+++ Texto de la página +++

La identidad se construye y modifica a lo largo de toda nuestra existencia, desarrollándose en un tiempo y un espacio cultural determinado. Así entendida, la identidad se concibe como un proceso de identificación, una construcción constante, nunca terminada (Hall; Du Gay, 1996). No obstante, en especial la adolescencia pero también la juventud, son momentos vitales de construcción y reconstrucción identitaria. Al respecto, la educación social tal como lo expresa Encarna Medel (2010), debe ofrecer narrativas a las nuevas generaciones. Hacer una oferta educativa implica trabajar en una narrativa que permita al sujeto reconocer y reconocerse en diversos tiempos; que permita dar sentidos a los acontecimientos pasados, a la interpretación del presente y a la proyección hacia el futuro (Medel en Núñez [Coord.], 2010).

Si centramos nuestra atención en las adolescencias y juventudes que provienen de los sectores más pobres de la sociedad, las mismas están atravesadas por múltiples situaciones de desigualdad, exclusión e injusticia. Dichas condiciones de existencia afectan de forma particular la producción de subjetividades, los procesos de identificación y los vínculos con los otros y con la cultura.

+++

▸ **Tareas por realizar**
1) Resuma en dos oraciones el texto sobre la identidad y la educación social.
2) Enumere todas las personas citadas como autores o coordinadores en el texto sobre la identidad y la educación social.
3) Prosiga el texto sobre la identidad y la educación social a partir de su última oración.

+++ Material proporcionado +++

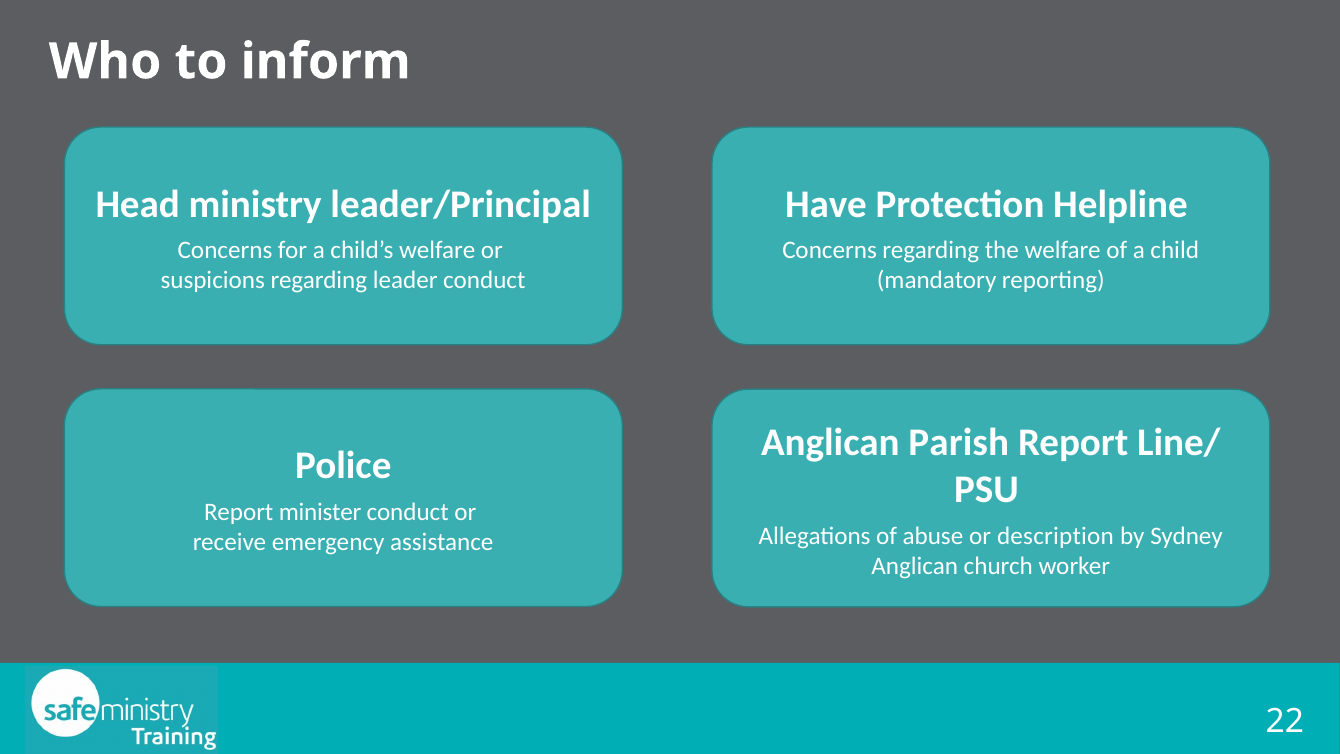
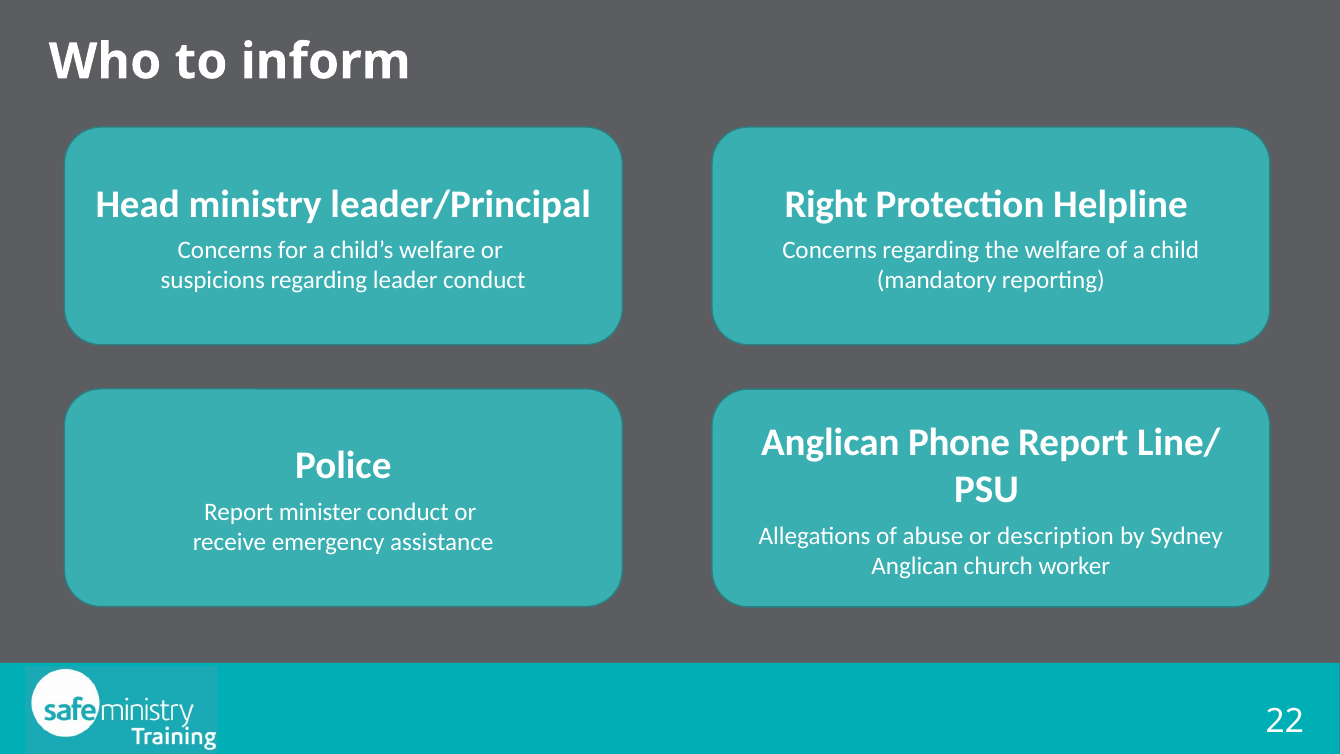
Have: Have -> Right
Parish: Parish -> Phone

+++

▸ **Respuestas finales**
1) La identidad es un proceso de construcción constante y nunca terminado a lo largo de la vida, que tiene en la adolescencia y la juventud momentos vitales de construcción y reconstrucción, por lo que la educación social debe ofrecer a las nuevas generaciones narrativas que les permitan dar sentido al pasado, al presente y al futuro. En las adolescencias y juventudes de los sectores más pobres, la desigualdad, la exclusión y la injusticia afectan de forma particular la producción de subjetividades, los procesos de identificación y los vínculos con los otros y con la cultura.

2) Hall, Du Gay, Encarna Medel, Núñez

3)
Marcelo Viñar (2009) señala que la invención de una novela propia que construya un relato sobre quién estamos siendo, hemos sido y queremos ser, es un hito ineludible de humanización. No obstante añade el autor, las situaciones extremas de desamparo, averían tales procesos. Ello deteriora la capacidad de historizar -establecer conexiones de sentido- y de traducir la experiencia en relato. Para un gran número de adolescentes y jóvenes que transitan por las instituciones de protección, la educación debe colaborar con la restauración de “la capacidad de integrar el tiempo vivencial en un tríptico de pasado, presente y futuro, en un tiempo que articule la memoria con anhelos y proyectos”. (Viñar, 2009:105).

En otro sentido, la educación social debe ofrecer recursos para que adolescentes y jóvenes establezcan relaciones con el sistema educativo y con el mundo del trabajo. Entre los 16 y los 18 años, la oferta debe hacer particular énfasis en la continuidad educativa y en los primeros acercamientos a lo laboral.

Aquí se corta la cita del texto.